### What this task involves
Images stay out; everything else in the records is to be set down exactly.

### Records supplied
-------------------------

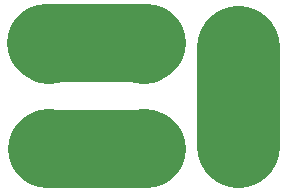
<source format=gbl>
%TF.GenerationSoftware,KiCad,Pcbnew,4.0.5-e0-6337~49~ubuntu16.04.1*%
%TF.CreationDate,2017-03-21T11:24:19-07:00*%
%TF.ProjectId,2x3-Mini-Potentiometer-3361P-SMT,3278332D4D696E692D506F74656E7469,1.0*%
%TF.FileFunction,Copper,L2,Bot,Signal*%
%FSLAX46Y46*%
G04 Gerber Fmt 4.6, Leading zero omitted, Abs format (unit mm)*
G04 Created by KiCad (PCBNEW 4.0.5-e0-6337~49~ubuntu16.04.1) date Tue Mar 21 11:24:19 2017*
%MOMM*%
%LPD*%
G01*
G04 APERTURE LIST*
%ADD10C,0.350000*%
%ADD11C,6.600000*%
%ADD12C,7.000000*%
%ADD13C,6.000000*%
%ADD14C,0.685800*%
%ADD15C,0.350000*%
%ADD16C,0.330200*%
G04 APERTURE END LIST*
D10*
D11*
X12487920Y-39113080D02*
X3987920Y-39113080D01*
D12*
X20187920Y-30413080D02*
X20187920Y-38813080D01*
D11*
X12487920Y-30113080D02*
X3887920Y-30113080D01*
D13*
X12187920Y-38613080D03*
X4187920Y-30613080D03*
X12187920Y-30613080D03*
X4187920Y-38613080D03*
X20187920Y-38613080D03*
X20187920Y-30613080D03*
D14*
X8089920Y-30294580D03*
X8287920Y-38513080D03*
X17087920Y-34613080D03*
D15*
X12187920Y-38613080D03*
X4187920Y-30613080D03*
X12187920Y-30613080D03*
X4187920Y-38613080D03*
X20187920Y-38613080D03*
X20187920Y-30613080D03*
D16*
X8089920Y-30294580D03*
X8287920Y-38513080D03*
X17087920Y-34613080D03*
M02*

</source>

-------------------------

### Task response
<source format=gbl>
%TF.GenerationSoftware,KiCad,Pcbnew,4.0.5-e0-6337~49~ubuntu16.04.1*%
%TF.CreationDate,2017-03-21T11:24:19-07:00*%
%TF.ProjectId,2x3-Mini-Potentiometer-3361P-SMT,3278332D4D696E692D506F74656E7469,1.0*%
%TF.FileFunction,Copper,L2,Bot,Signal*%
%FSLAX46Y46*%
G04 Gerber Fmt 4.6, Leading zero omitted, Abs format (unit mm)*
G04 Created by KiCad (PCBNEW 4.0.5-e0-6337~49~ubuntu16.04.1) date Tue Mar 21 11:24:19 2017*
%MOMM*%
%LPD*%
G01*
G04 APERTURE LIST*
%ADD10C,0.350000*%
%ADD11C,6.600000*%
%ADD12C,7.000000*%
%ADD13C,6.000000*%
%ADD14C,0.685800*%
%ADD15C,0.350000*%
%ADD16C,0.330200*%
G04 APERTURE END LIST*
D10*
D11*
X12487920Y-39113080D02*
X3987920Y-39113080D01*
D12*
X20187920Y-30413080D02*
X20187920Y-38813080D01*
D11*
X12487920Y-30113080D02*
X3887920Y-30113080D01*
D13*
X12187920Y-38613080D03*
X4187920Y-30613080D03*
X12187920Y-30613080D03*
X4187920Y-38613080D03*
X20187920Y-38613080D03*
X20187920Y-30613080D03*
D14*
X8089920Y-30294580D03*
X8287920Y-38513080D03*
X17087920Y-34613080D03*
D15*
X12187920Y-38613080D03*
X4187920Y-30613080D03*
X12187920Y-30613080D03*
X4187920Y-38613080D03*
X20187920Y-38613080D03*
X20187920Y-30613080D03*
D16*
X8089920Y-30294580D03*
X8287920Y-38513080D03*
X17087920Y-34613080D03*
M02*

</source>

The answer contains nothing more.